[Brief]:
Please answer these questions from the culinary school article below:
(a) How many students are on the waiting list for Giovanni Delrosario's program?
(b) According to the U.S. Bureau of Labor Statistics, what did cooks across the nation earn on average in 2010?
(c) How many applicants responded to Ed Kasky's online posting for a sous chef?

[Text]:
= Beginning of Section =

Both of those schools have multimillion-dollar kitchen remodels in the pipeline, largely to accommodate the onrush.

“I’m packed with more than 60 kids per class – the cap is supposed to be 25,” said Giovanni Delrosario, who runs the 5-year-old program at Harbor College. “We have 90 more students on the waiting list. It’s phenomenal; I’ve never seen anything like it. ”

Although the stampede for these classes is no doubt largely the product of an intangible trend – the term “gourmet” is becoming so ubiquitous it can even apply to ketchup – the food entertainment craze is a clear contributor. The popularity of TV cooking shows began heating up in the mid-2000s and reached a boiling point in 2012. (Soon after hitting an all-time high, ratings for the Food Network cooled slightly in the fourth quarter of the year.)

“It’s more glamorous now – we look at chefs like rock stars,” said Julie Valenta Kiritani,who recently finished a program at Le Cordon Bleu College of Culinary Arts in Pasadena.

The problem is, the shine of the kitchens on TV seldom matches the grime of the ones in reality. While the culinary schools churn out a torrent of graduates, the job market into which they are released is far from flashy – or lucrative.

20130413__SGT-L-ONLINEIMAGEEXPORT~p1Job market limits

In 2010, cooks across the nation earned about $20,000 a year on average, according to the U.S. Bureau of Labor Statistics. Food prep workers took home about $19,000 on average. For the kings of the kitchen – chefs and head cooks – yearly pay averaged $40,000, a livable wage, but hardly glamorous. What’s more, the bureau projects that job prospects for chefs and head cooks will contract by 1 percent in the next decade, even as the rest of the economy expands by 14 percent.

“Employment growth will be tempered as many restaurants, in an effort to lower costs, use lower-level cooks to perform the work normally done by chefs and head cooks,” the report concludes. “Workers with a combination of business skills, previous work experience, and creativity will have the best job prospects. ”

Kasmar of Los Angeles Trade Tech conceded that the past couple of years have been an employers’ market.

“They’ve been picking by hand who they want,” he said. “You go work for nothing and they see if they like you. ”

That certainly rings true to employer Ed Kasky, executive director of USC’s University Club that caters to faculty and staff. Kasky recently posted a job online for a sous chef and got 50 applicants.

= End of Section =

Saved entries
= Beginning of Section =

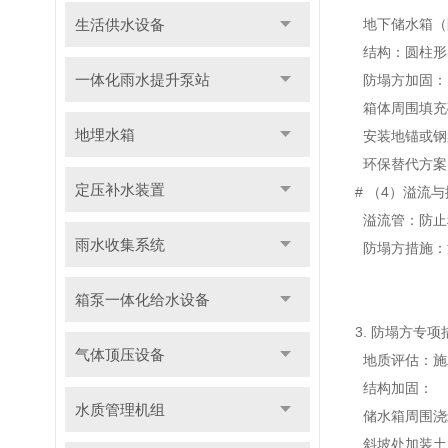
生活供水设备
地下储
水箱（
结构
：
圆柱形
一体化雨水提升泵站
防
塌方
加固
：
箱体
周围填充
地埋水箱
安装
地
锚或
钢
环保
替代
方案
定压补水装置
#
（4
）溢
流与
溢流
管
：防止
雨水收集系统
防塌
方措施
：
箱泵一体化给水设备
3.
防
塌方
专项
气体顶压设备
地质
评估
：
施
结构
加固
：
水质管理机组
储
水箱周围
浇
斜坡处
加装
土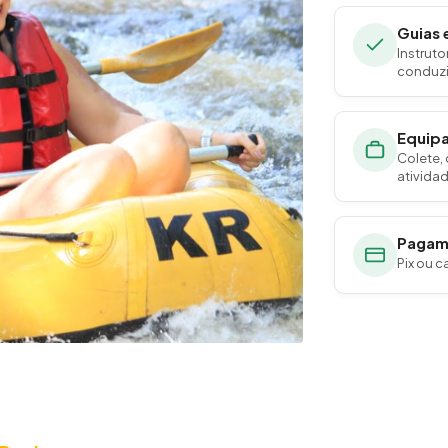
Guias 
Instrut
conduzi
Equipa
Colete,
atividad
Pagame
Pix ou c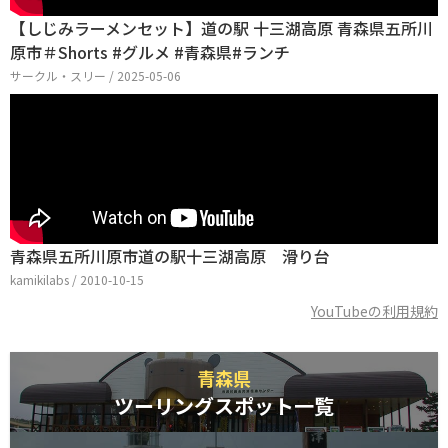
【しじみラーメンセット】道の駅 十三湖高原 青森県五所川
原市＃Shorts #グルメ #青森県#ランチ
サークル・スリー / 2025-05-06
青森県五所川原市道の駅十三湖高原 滑り台
kamikilabs / 2010-10-15
YouTubeの利用規約
青森県
ツーリングスポット一覧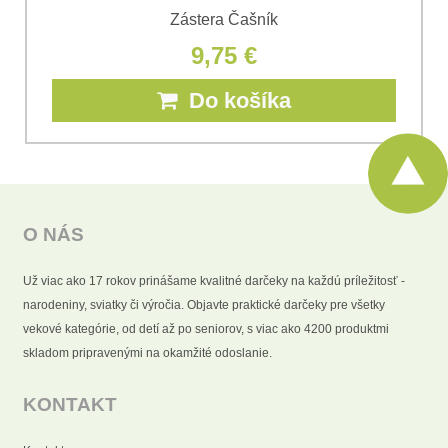
Zástera Čašník
9,75 €
Do košíka
O NÁS
Už viac ako 17 rokov prinášame kvalitné darčeky na každú príležitosť -
narodeniny, sviatky či výročia. Objavte praktické darčeky pre všetky
vekové kategórie, od detí až po seniorov, s viac ako 4200 produktmi
skladom pripravenými na okamžité odoslanie.
KONTAKT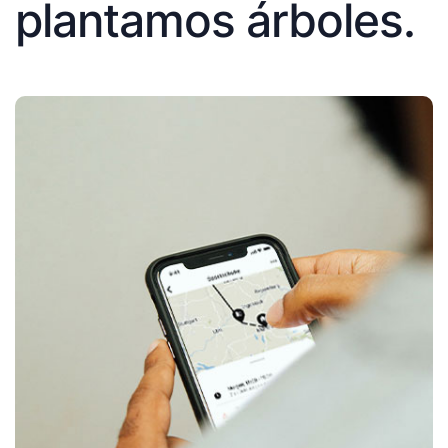
plantamos árboles.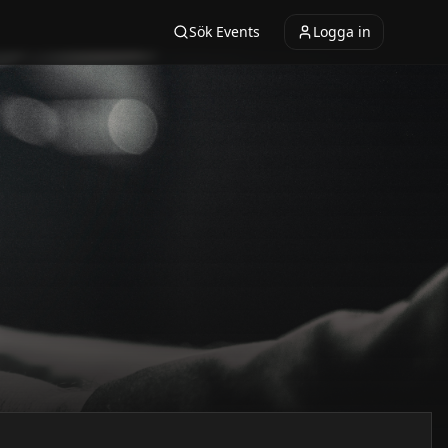
Sök Events
Logga in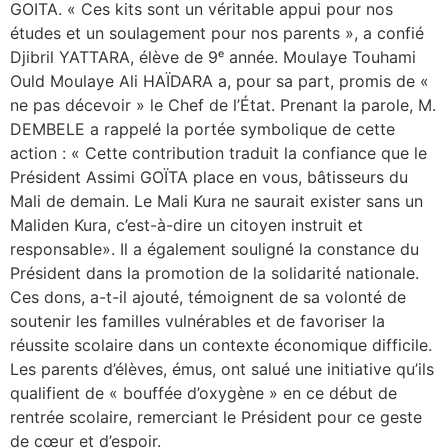
GOITA. « Ces kits sont un véritable appui pour nos
études et un soulagement pour nos parents », a confié
Djibril YATTARA, élève de 9ᵉ année. Moulaye Touhami
Ould Moulaye Ali HAÏDARA a, pour sa part, promis de «
ne pas décevoir » le Chef de l’État. Prenant la parole, M.
DEMBELE a rappelé la portée symbolique de cette
action : « Cette contribution traduit la confiance que le
Président Assimi GOÏTA place en vous, bâtisseurs du
Mali de demain. Le Mali Kura ne saurait exister sans un
Maliden Kura, c’est-à-dire un citoyen instruit et
responsable». Il a également souligné la constance du
Président dans la promotion de la solidarité nationale.
Ces dons, a-t-il ajouté, témoignent de sa volonté de
soutenir les familles vulnérables et de favoriser la
réussite scolaire dans un contexte économique difficile.
Les parents d’élèves, émus, ont salué une initiative qu’ils
qualifient de « bouffée d’oxygène » en ce début de
rentrée scolaire, remerciant le Président pour ce geste
de cœur et d’espoir.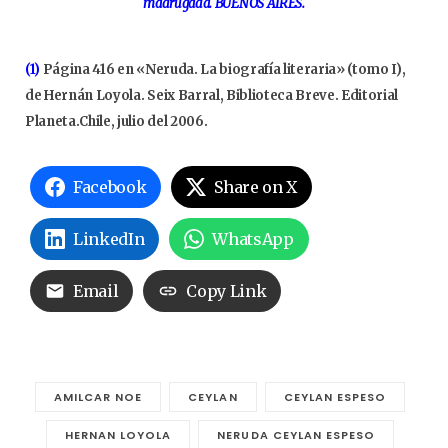
madrugada. BUENOS AIRES.
(1)
Página 416 en «Neruda. La biografía literaria» (tomo I),
de Hernán Loyola. Seix Barral, Biblioteca Breve. Editorial
Planeta.Chile, julio del 2006.
Facebook
Share on X
LinkedIn
WhatsApp
Email
Copy Link
AMILCAR NOE
CEYLAN
CEYLAN ESPESO
HERNAN LOYOLA
NERUDA CEYLAN ESPESO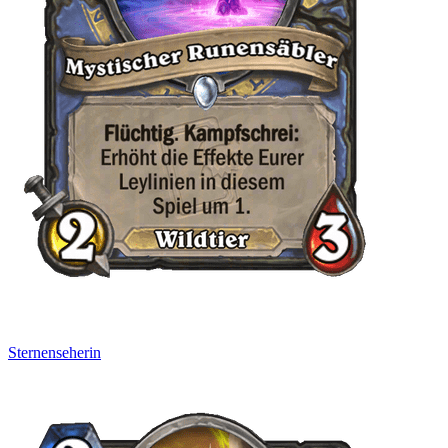
Sternenseherin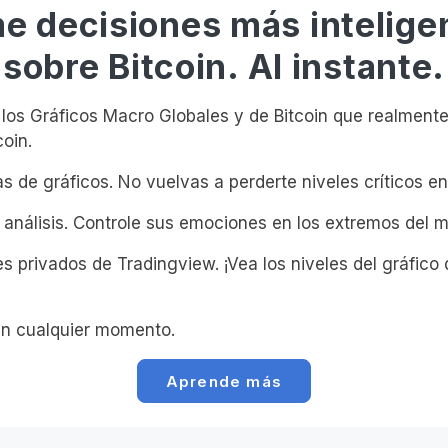
e decisiones más intelige
sobre Bitcoin. Al instante.
os Gráficos Macro Globales y de Bitcoin que realmente
coin.
s de gráficos. No vuelvas a perderte niveles críticos en 
 análisis. Controle sus emociones en los extremos del 
s privados de Tradingview. ¡Vea los niveles del gráfico 
n cualquier momento.
Aprende más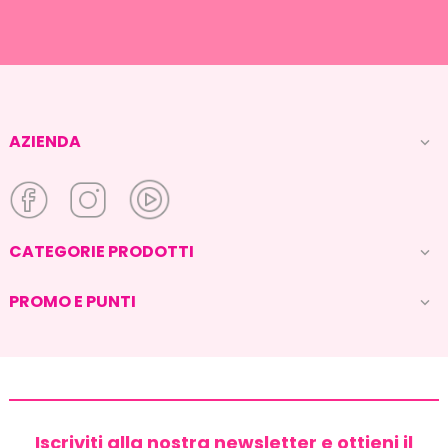
AZIENDA

CATEGORIE PRODOTTI

PROMO E PUNTI

Iscriviti alla nostra newsletter e ottieni il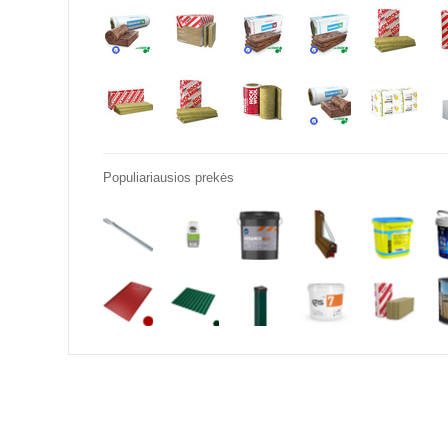
Populiariausios prekės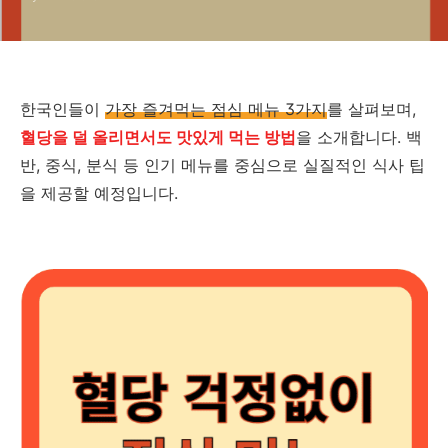
한국인들이
가장 즐겨먹는 점심 메뉴 3가지
를 살펴보며,
혈당을 덜 올리면서도 맛있게 먹는 방법
을 소개합니다. 백
반, 중식, 분식 등 인기 메뉴를 중심으로 실질적인 식사 팁
을 제공할 예정입니다.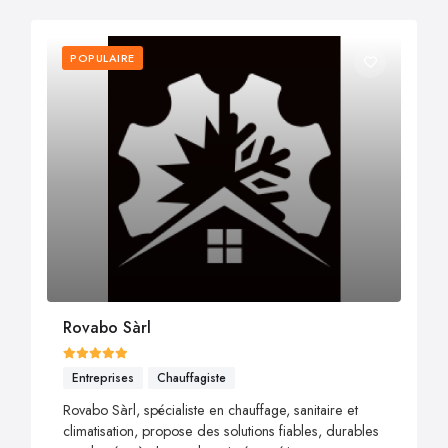
POPULAIRE
Rovabo Sàrl
Entreprises
Chauffagiste
Rovabo Sàrl, spécialiste en chauffage, sanitaire et
climatisation, propose des solutions fiables, durables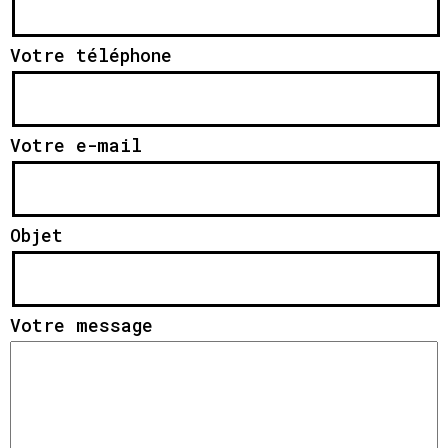
Votre téléphone
Votre e-mail
Objet
Votre message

= End of Section =

[Answer section]:
(a) 90 students
(b) About $20,000 a year
(c) 50 applicants